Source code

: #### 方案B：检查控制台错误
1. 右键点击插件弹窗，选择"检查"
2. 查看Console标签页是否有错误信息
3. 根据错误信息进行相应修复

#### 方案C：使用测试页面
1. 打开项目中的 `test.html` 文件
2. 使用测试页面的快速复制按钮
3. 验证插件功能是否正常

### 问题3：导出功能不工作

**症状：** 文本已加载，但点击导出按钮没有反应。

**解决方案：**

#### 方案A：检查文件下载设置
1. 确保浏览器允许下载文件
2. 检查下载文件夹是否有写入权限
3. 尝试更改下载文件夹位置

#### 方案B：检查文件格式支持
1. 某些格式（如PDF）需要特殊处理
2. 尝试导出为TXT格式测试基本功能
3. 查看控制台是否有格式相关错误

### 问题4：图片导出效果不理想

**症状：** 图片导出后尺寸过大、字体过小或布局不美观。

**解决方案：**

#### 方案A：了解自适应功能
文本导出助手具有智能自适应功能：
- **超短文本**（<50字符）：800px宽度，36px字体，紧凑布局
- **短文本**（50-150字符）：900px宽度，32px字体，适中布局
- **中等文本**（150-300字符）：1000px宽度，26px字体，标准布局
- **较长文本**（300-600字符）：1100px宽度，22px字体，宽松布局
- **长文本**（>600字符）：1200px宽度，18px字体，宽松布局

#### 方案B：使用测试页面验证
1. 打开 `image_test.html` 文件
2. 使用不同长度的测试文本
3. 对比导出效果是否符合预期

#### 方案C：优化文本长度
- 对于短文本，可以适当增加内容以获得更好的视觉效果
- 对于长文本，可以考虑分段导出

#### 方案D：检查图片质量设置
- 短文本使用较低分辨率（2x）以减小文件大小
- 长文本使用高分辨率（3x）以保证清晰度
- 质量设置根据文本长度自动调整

━━━━━━━━━━━━━━━━━━━━

▶ Exercise: Every record is to be written out verbatim.

▶ Solution for this exercise:
Source code

: #### 方案B：检查控制台错误
1. 右键点击插件弹窗，选择"检查"
2. 查看Console标签页是否有错误信息
3. 根据错误信息进行相应修复

#### 方案C：使用测试页面
1. 打开项目中的 `test.html` 文件
2. 使用测试页面的快速复制按钮
3. 验证插件功能是否正常

### 问题3：导出功能不工作

**症状：** 文本已加载，但点击导出按钮没有反应。

**解决方案：**

#### 方案A：检查文件下载设置
1. 确保浏览器允许下载文件
2. 检查下载文件夹是否有写入权限
3. 尝试更改下载文件夹位置

#### 方案B：检查文件格式支持
1. 某些格式（如PDF）需要特殊处理
2. 尝试导出为TXT格式测试基本功能
3. 查看控制台是否有格式相关错误

### 问题4：图片导出效果不理想

**症状：** 图片导出后尺寸过大、字体过小或布局不美观。

**解决方案：**

#### 方案A：了解自适应功能
文本导出助手具有智能自适应功能：
- **超短文本**（<50字符）：800px宽度，36px字体，紧凑布局
- **短文本**（50-150字符）：900px宽度，32px字体，适中布局
- **中等文本**（150-300字符）：1000px宽度，26px字体，标准布局
- **较长文本**（300-600字符）：1100px宽度，22px字体，宽松布局
- **长文本**（>600字符）：1200px宽度，18px字体，宽松布局

#### 方案B：使用测试页面验证
1. 打开 `image_test.html` 文件
2. 使用不同长度的测试文本
3. 对比导出效果是否符合预期

#### 方案C：优化文本长度
- 对于短文本，可以适当增加内容以获得更好的视觉效果
- 对于长文本，可以考虑分段导出

#### 方案D：检查图片质量设置
- 短文本使用较低分辨率（2x）以减小文件大小
- 长文本使用高分辨率（3x）以保证清晰度
- 质量设置根据文本长度自动调整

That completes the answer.